Researchers applied random forest modeling to the set of 120 advanced-stage PDAC cases and 120 healthy controls to train a prediction algorithm to 97.5% specificity. They then applied the locked algorithm derived from this training set to the set of 50 early-stage PDAC cases and 50 controls. In the last phase of the analysis, researchers combined and cross-validated data from all 340 plasma samples (170 with PDAC and 170 controls).
Results
From their analysis of the 170 PDAC cases and 170 controls, Mayo Clinic researchers found that the combined MDM-CA 19-9 panel distinguished pancreatic cancer cases from cancer-free controls with a high degree of accuracy.
"The combined plasma MDM-CA 19-9 panel performed significantly better, when compared with either biomarker individually," explains Dr. Majumder.
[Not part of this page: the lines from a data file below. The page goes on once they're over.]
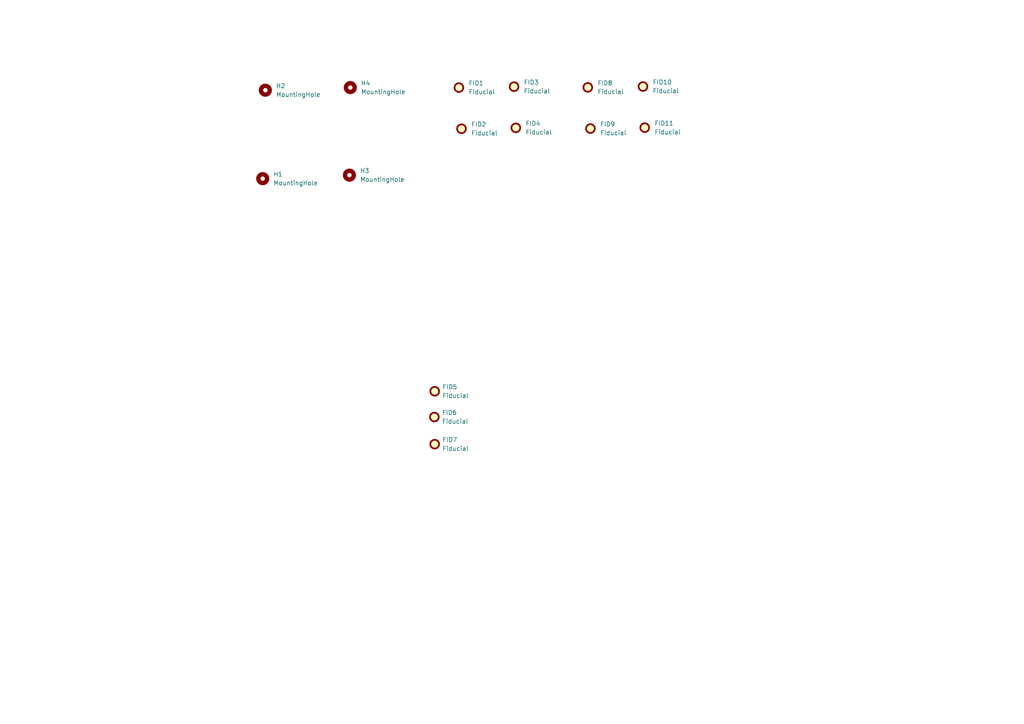
<source format=kicad_sch>
(kicad_sch (version 20211123) (generator eeschema)

  (uuid c03c3045-5592-4e70-bb70-c458d727621c)

  (paper "A4")

  


  (symbol (lib_id "Mechanical:Fiducial") (at 149.606 37.084 0) (unit 1)
    (in_bom yes) (on_board yes) (fields_autoplaced)
    (uuid 0347c3b5-d7e5-4ea4-be4a-3116ff9a1218)
    (property "Reference" "FID4" (id 0) (at 152.4 35.8139 0)
      (effects (font (size 1.27 1.27)) (justify left))
    )
    (property "Value" "Fiducial" (id 1) (at 152.4 38.3539 0)
      (effects (font (size 1.27 1.27)) (justify left))
    )
    (property "Footprint" "Panel:mouse-bite-2mm-slot" (id 2) (at 149.606 37.084 0)
      (effects (font (size 1.27 1.27)) hide)
    )
    (property "Datasheet" "~" (id 3) (at 149.606 37.084 0)
      (effects (font (size 1.27 1.27)) hide)
    )
  )

  (symbol (lib_id "Mechanical:MountingHole") (at 101.6 25.4 0) (unit 1)
    (in_bom yes) (on_board yes) (fields_autoplaced)
    (uuid 1d0e2f6a-1d97-4c70-9ce4-080f7742893b)
    (property "Reference" "H4" (id 0) (at 104.648 24.1299 0)
      (effects (font (size 1.27 1.27)) (justify left))
    )
    (property "Value" "MountingHole" (id 1) (at 104.648 26.6699 0)
      (effects (font (size 1.27 1.27)) (justify left))
    )
    (property "Footprint" "MountingHole:MountingHole_3.2mm_M3_Pad_Via" (id 2) (at 101.6 25.4 0)
      (effects (font (size 1.27 1.27)) hide)
    )
    (property "Datasheet" "~" (id 3) (at 101.6 25.4 0)
      (effects (font (size 1.27 1.27)) hide)
    )
  )

  (symbol (lib_id "Mechanical:Fiducial") (at 133.096 25.4 0) (unit 1)
    (in_bom yes) (on_board yes) (fields_autoplaced)
    (uuid 282cf097-f8ff-4b44-8e01-d544af378166)
    (property "Reference" "FID1" (id 0) (at 135.89 24.1299 0)
      (effects (font (size 1.27 1.27)) (justify left))
    )
    (property "Value" "Fiducial" (id 1) (at 135.89 26.6699 0)
      (effects (font (size 1.27 1.27)) (justify left))
    )
    (property "Footprint" "Panel:mouse-bite-2mm-slot" (id 2) (at 133.096 25.4 0)
      (effects (font (size 1.27 1.27)) hide)
    )
    (property "Datasheet" "~" (id 3) (at 133.096 25.4 0)
      (effects (font (size 1.27 1.27)) hide)
    )
  )

  (symbol (lib_id "Mechanical:Fiducial") (at 171.2468 37.2872 0) (unit 1)
    (in_bom yes) (on_board yes) (fields_autoplaced)
    (uuid 29703a12-5220-4c35-8f38-f0eb469f117a)
    (property "Reference" "FID9" (id 0) (at 174.0408 36.0171 0)
      (effects (font (size 1.27 1.27)) (justify left))
    )
    (property "Value" "Fiducial" (id 1) (at 174.0408 38.5571 0)
      (effects (font (size 1.27 1.27)) (justify left))
    )
    (property "Footprint" "Panel:mouse-bite-2mm-slot" (id 2) (at 171.2468 37.2872 0)
      (effects (font (size 1.27 1.27)) hide)
    )
    (property "Datasheet" "~" (id 3) (at 171.2468 37.2872 0)
      (effects (font (size 1.27 1.27)) hide)
    )
  )

  (symbol (lib_id "Mechanical:MountingHole") (at 76.962 26.162 0) (unit 1)
    (in_bom yes) (on_board yes) (fields_autoplaced)
    (uuid 3ccca044-74f7-4d7b-ac80-66741b37c7af)
    (property "Reference" "H2" (id 0) (at 80.01 24.8919 0)
      (effects (font (size 1.27 1.27)) (justify left))
    )
    (property "Value" "MountingHole" (id 1) (at 80.01 27.4319 0)
      (effects (font (size 1.27 1.27)) (justify left))
    )
    (property "Footprint" "MountingHole:MountingHole_3.2mm_M3_Pad_Via" (id 2) (at 76.962 26.162 0)
      (effects (font (size 1.27 1.27)) hide)
    )
    (property "Datasheet" "~" (id 3) (at 76.962 26.162 0)
      (effects (font (size 1.27 1.27)) hide)
    )
  )

  (symbol (lib_id "Mechanical:Fiducial") (at 126.0856 113.4872 0) (unit 1)
    (in_bom yes) (on_board yes) (fields_autoplaced)
    (uuid 5b0cd45e-83a6-463f-a748-af316f188daf)
    (property "Reference" "FID5" (id 0) (at 128.27 112.2171 0)
      (effects (font (size 1.27 1.27)) (justify left))
    )
    (property "Value" "Fiducial" (id 1) (at 128.27 114.7571 0)
      (effects (font (size 1.27 1.27)) (justify left))
    )
    (property "Footprint" "Fiducial:Fiducial_0.75mm_Mask1.5mm" (id 2) (at 126.0856 113.4872 0)
      (effects (font (size 1.27 1.27)) hide)
    )
    (property "Datasheet" "~" (id 3) (at 126.0856 113.4872 0)
      (effects (font (size 1.27 1.27)) hide)
    )
  )

  (symbol (lib_id "Mechanical:Fiducial") (at 186.4868 25.0952 0) (unit 1)
    (in_bom yes) (on_board yes) (fields_autoplaced)
    (uuid 5ea4665c-b2a7-4a18-831a-417ac7b123e7)
    (property "Reference" "FID10" (id 0) (at 189.2808 23.8251 0)
      (effects (font (size 1.27 1.27)) (justify left))
    )
    (property "Value" "Fiducial" (id 1) (at 189.2808 26.3651 0)
      (effects (font (size 1.27 1.27)) (justify left))
    )
    (property "Footprint" "Panel:mouse-bite-2mm-slot" (id 2) (at 186.4868 25.0952 0)
      (effects (font (size 1.27 1.27)) hide)
    )
    (property "Datasheet" "~" (id 3) (at 186.4868 25.0952 0)
      (effects (font (size 1.27 1.27)) hide)
    )
  )

  (symbol (lib_id "Mechanical:Fiducial") (at 149.098 25.146 0) (unit 1)
    (in_bom yes) (on_board yes) (fields_autoplaced)
    (uuid 72757ab0-42ec-40c3-a6a2-688a37bd61f1)
    (property "Reference" "FID3" (id 0) (at 151.892 23.8759 0)
      (effects (font (size 1.27 1.27)) (justify left))
    )
    (property "Value" "Fiducial" (id 1) (at 151.892 26.4159 0)
      (effects (font (size 1.27 1.27)) (justify left))
    )
    (property "Footprint" "Panel:mouse-bite-2mm-slot" (id 2) (at 149.098 25.146 0)
      (effects (font (size 1.27 1.27)) hide)
    )
    (property "Datasheet" "~" (id 3) (at 149.098 25.146 0)
      (effects (font (size 1.27 1.27)) hide)
    )
  )

  (symbol (lib_id "Mechanical:Fiducial") (at 125.984 120.9548 0) (unit 1)
    (in_bom yes) (on_board yes) (fields_autoplaced)
    (uuid 9d8e2fa0-30d2-4b10-9386-fe50b2e55655)
    (property "Reference" "FID6" (id 0) (at 128.1684 119.6847 0)
      (effects (font (size 1.27 1.27)) (justify left))
    )
    (property "Value" "Fiducial" (id 1) (at 128.1684 122.2247 0)
      (effects (font (size 1.27 1.27)) (justify left))
    )
    (property "Footprint" "Fiducial:Fiducial_0.75mm_Mask1.5mm" (id 2) (at 125.984 120.9548 0)
      (effects (font (size 1.27 1.27)) hide)
    )
    (property "Datasheet" "~" (id 3) (at 125.984 120.9548 0)
      (effects (font (size 1.27 1.27)) hide)
    )
  )

  (symbol (lib_id "Mechanical:MountingHole") (at 76.2 51.816 0) (unit 1)
    (in_bom yes) (on_board yes) (fields_autoplaced)
    (uuid a30925e9-b9da-4377-8602-fe5efa02ff87)
    (property "Reference" "H1" (id 0) (at 79.248 50.5459 0)
      (effects (font (size 1.27 1.27)) (justify left))
    )
    (property "Value" "MountingHole" (id 1) (at 79.248 53.0859 0)
      (effects (font (size 1.27 1.27)) (justify left))
    )
    (property "Footprint" "MountingHole:MountingHole_3.2mm_M3_Pad_Via" (id 2) (at 76.2 51.816 0)
      (effects (font (size 1.27 1.27)) hide)
    )
    (property "Datasheet" "~" (id 3) (at 76.2 51.816 0)
      (effects (font (size 1.27 1.27)) hide)
    )
  )

  (symbol (lib_id "Mechanical:MountingHole") (at 101.346 50.8 0) (unit 1)
    (in_bom yes) (on_board yes) (fields_autoplaced)
    (uuid b59eead6-32d4-4866-adb1-609824494578)
    (property "Reference" "H3" (id 0) (at 104.394 49.5299 0)
      (effects (font (size 1.27 1.27)) (justify left))
    )
    (property "Value" "MountingHole" (id 1) (at 104.394 52.0699 0)
      (effects (font (size 1.27 1.27)) (justify left))
    )
    (property "Footprint" "MountingHole:MountingHole_3.2mm_M3_Pad_Via" (id 2) (at 101.346 50.8 0)
      (effects (font (size 1.27 1.27)) hide)
    )
    (property "Datasheet" "~" (id 3) (at 101.346 50.8 0)
      (effects (font (size 1.27 1.27)) hide)
    )
  )

  (symbol (lib_id "Mechanical:Fiducial") (at 186.9948 37.0332 0) (unit 1)
    (in_bom yes) (on_board yes) (fields_autoplaced)
    (uuid ca100c55-b3a9-4536-89ed-a2247e4f8d97)
    (property "Reference" "FID11" (id 0) (at 189.7888 35.7631 0)
      (effects (font (size 1.27 1.27)) (justify left))
    )
    (property "Value" "Fiducial" (id 1) (at 189.7888 38.3031 0)
      (effects (font (size 1.27 1.27)) (justify left))
    )
    (property "Footprint" "Panel:mouse-bite-2mm-slot" (id 2) (at 186.9948 37.0332 0)
      (effects (font (size 1.27 1.27)) hide)
    )
    (property "Datasheet" "~" (id 3) (at 186.9948 37.0332 0)
      (effects (font (size 1.27 1.27)) hide)
    )
  )

  (symbol (lib_id "Mechanical:Fiducial") (at 126.0856 128.8288 0) (unit 1)
    (in_bom yes) (on_board yes) (fields_autoplaced)
    (uuid d2e4842f-a601-4b00-beef-96070b7cc9aa)
    (property "Reference" "FID7" (id 0) (at 128.27 127.5587 0)
      (effects (font (size 1.27 1.27)) (justify left))
    )
    (property "Value" "Fiducial" (id 1) (at 128.27 130.0987 0)
      (effects (font (size 1.27 1.27)) (justify left))
    )
    (property "Footprint" "Fiducial:Fiducial_0.75mm_Mask1.5mm" (id 2) (at 126.0856 128.8288 0)
      (effects (font (size 1.27 1.27)) hide)
    )
    (property "Datasheet" "~" (id 3) (at 126.0856 128.8288 0)
      (effects (font (size 1.27 1.27)) hide)
    )
  )

  (symbol (lib_id "Mechanical:Fiducial") (at 133.858 37.338 0) (unit 1)
    (in_bom yes) (on_board yes) (fields_autoplaced)
    (uuid e79846f6-66c5-41b2-97bd-345199b6935f)
    (property "Reference" "FID2" (id 0) (at 136.652 36.0679 0)
      (effects (font (size 1.27 1.27)) (justify left))
    )
    (property "Value" "Fiducial" (id 1) (at 136.652 38.6079 0)
      (effects (font (size 1.27 1.27)) (justify left))
    )
    (property "Footprint" "Panel:mouse-bite-2mm-slot" (id 2) (at 133.858 37.338 0)
      (effects (font (size 1.27 1.27)) hide)
    )
    (property "Datasheet" "~" (id 3) (at 133.858 37.338 0)
      (effects (font (size 1.27 1.27)) hide)
    )
  )

  (symbol (lib_id "Mechanical:Fiducial") (at 170.4848 25.3492 0) (unit 1)
    (in_bom yes) (on_board yes) (fields_autoplaced)
    (uuid fa1f2b3a-bada-4dfd-bc82-dd79d52d6534)
    (property "Reference" "FID8" (id 0) (at 173.2788 24.0791 0)
      (effects (font (size 1.27 1.27)) (justify left))
    )
    (property "Value" "Fiducial" (id 1) (at 173.2788 26.6191 0)
      (effects (font (size 1.27 1.27)) (justify left))
    )
    (property "Footprint" "Panel:mouse-bite-2mm-slot" (id 2) (at 170.4848 25.3492 0)
      (effects (font (size 1.27 1.27)) hide)
    )
    (property "Datasheet" "~" (id 3) (at 170.4848 25.3492 0)
      (effects (font (size 1.27 1.27)) hide)
    )
  )
)

</source>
The following data highlights some of the researchers' important findings:
- The cross-validated area under the receiver operating characteristic curve (AUC) for the combined MDM-CA 19-9 panel training set was 0.99 (0.98 to 1), 0.93 (0.89 to 0.96) for the MDM panel alone and 0.91 (0.87 to 0.96) for the CA 19-9 test alone.
- In testing the early-stage PDAC sample set, the AUC for the combined MDM-CA 19-9 panel was 0.90 (0.84 to 0.97), 0.87 (0.79 to 0.94) for the CA 19-9 test alone and 0.84 (0.76 to 0.92) for the MDM panel alone.
- Using the combined data sets (170 with PDAC and 170 controls), the cross-validated AUC was 0.97 (0.94 to 0.99) for the combined MDM-CA 19-9 panel, 0.9 (0.86 to 0.94) for the MDM panel alone and 0.89 (0.84 to 0.93) for the CA 19-9 test alone.
- For all cancer stages combined, the cross-validated sensitivity of the combined MDM-CA 19-9 panel was 92% (83% to 98%), with an observed specificity of 92% (81% to 100%).
"The development of a novel blood test that accurately detects pancreatic cancer across all stages of the disease, either stand alone or in combination with CA 19-9, will be clinically impactful," says Dr. Majumder. "We plan to conduct additional studies to further validate and optimize this promising new blood-based diagnostic approach. The plasma MDMs may have additional potential for multicancer screening tests and for pancreas cancer screening in high-risk individuals."
For more information
Majumder S, et al. High detection rates of pancreatic cancer across stages by plasma assay of novel methylated DNA markers and CA 19-9. Clinical Cancer Research. 2021;27:2523.